Either way, let me know if this helps, it's possible we could catch this error and provide better instructions, (but I'm just making an educated guess)
Assuming I'm wrong, let me know your Okta Org / URL and I can take a look. If you don't want to put that info in this issue, you can send it to Okta support, and reference this issue, and tell them to pass the info to @bdemers 😉
@bdemers - This is also a problem if the a company uses self-signed certs for things like ZScaler. Is it possible to import a certificate chain into the embedded java truststore the cli is using? Or provide and environment variable like AWS_CA_BUNDLE?

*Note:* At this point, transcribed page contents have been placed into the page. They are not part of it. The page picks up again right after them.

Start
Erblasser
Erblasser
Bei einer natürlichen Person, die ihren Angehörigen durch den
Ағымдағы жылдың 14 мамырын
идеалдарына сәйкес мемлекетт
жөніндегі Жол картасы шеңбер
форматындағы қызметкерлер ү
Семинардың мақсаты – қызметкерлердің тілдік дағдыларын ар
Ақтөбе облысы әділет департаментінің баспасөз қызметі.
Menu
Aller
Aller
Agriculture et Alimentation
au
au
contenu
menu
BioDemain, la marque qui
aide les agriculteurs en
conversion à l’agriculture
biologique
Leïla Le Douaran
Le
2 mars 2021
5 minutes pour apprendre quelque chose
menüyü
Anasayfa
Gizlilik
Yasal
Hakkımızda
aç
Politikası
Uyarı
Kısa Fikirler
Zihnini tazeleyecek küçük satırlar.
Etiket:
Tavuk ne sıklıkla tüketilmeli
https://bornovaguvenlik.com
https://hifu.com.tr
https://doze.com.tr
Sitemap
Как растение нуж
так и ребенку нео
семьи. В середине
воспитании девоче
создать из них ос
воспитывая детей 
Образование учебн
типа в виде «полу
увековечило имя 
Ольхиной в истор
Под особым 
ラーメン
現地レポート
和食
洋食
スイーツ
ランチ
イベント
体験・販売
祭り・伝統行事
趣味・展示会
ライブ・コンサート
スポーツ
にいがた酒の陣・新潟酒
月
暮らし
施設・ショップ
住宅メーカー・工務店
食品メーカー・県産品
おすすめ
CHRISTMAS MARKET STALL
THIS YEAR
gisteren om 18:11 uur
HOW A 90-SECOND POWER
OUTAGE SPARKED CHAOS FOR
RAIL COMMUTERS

@klongmitre, there are no immediate plans to support self-signed certificates with the Okta CLI.
Ideally, we'd like to see folks using certs with chains, but I understand that isn't always as simple as it sounds. I'll leave this issue open for a bit to see if any other folks are looking for this functionality and we can reconsider it!
I can offer a quick workaround, though, you can grab the Java jar version of the Okta CLI: https://repo1.maven.org/maven2/com/okta/cli/okta-cli/0.10.0/okta-cli-0.10.0.jar
Run it as:
java -jar /path/to/okta-cli-0.10.0.jar
Then configure your JVM with the appropriate keystore.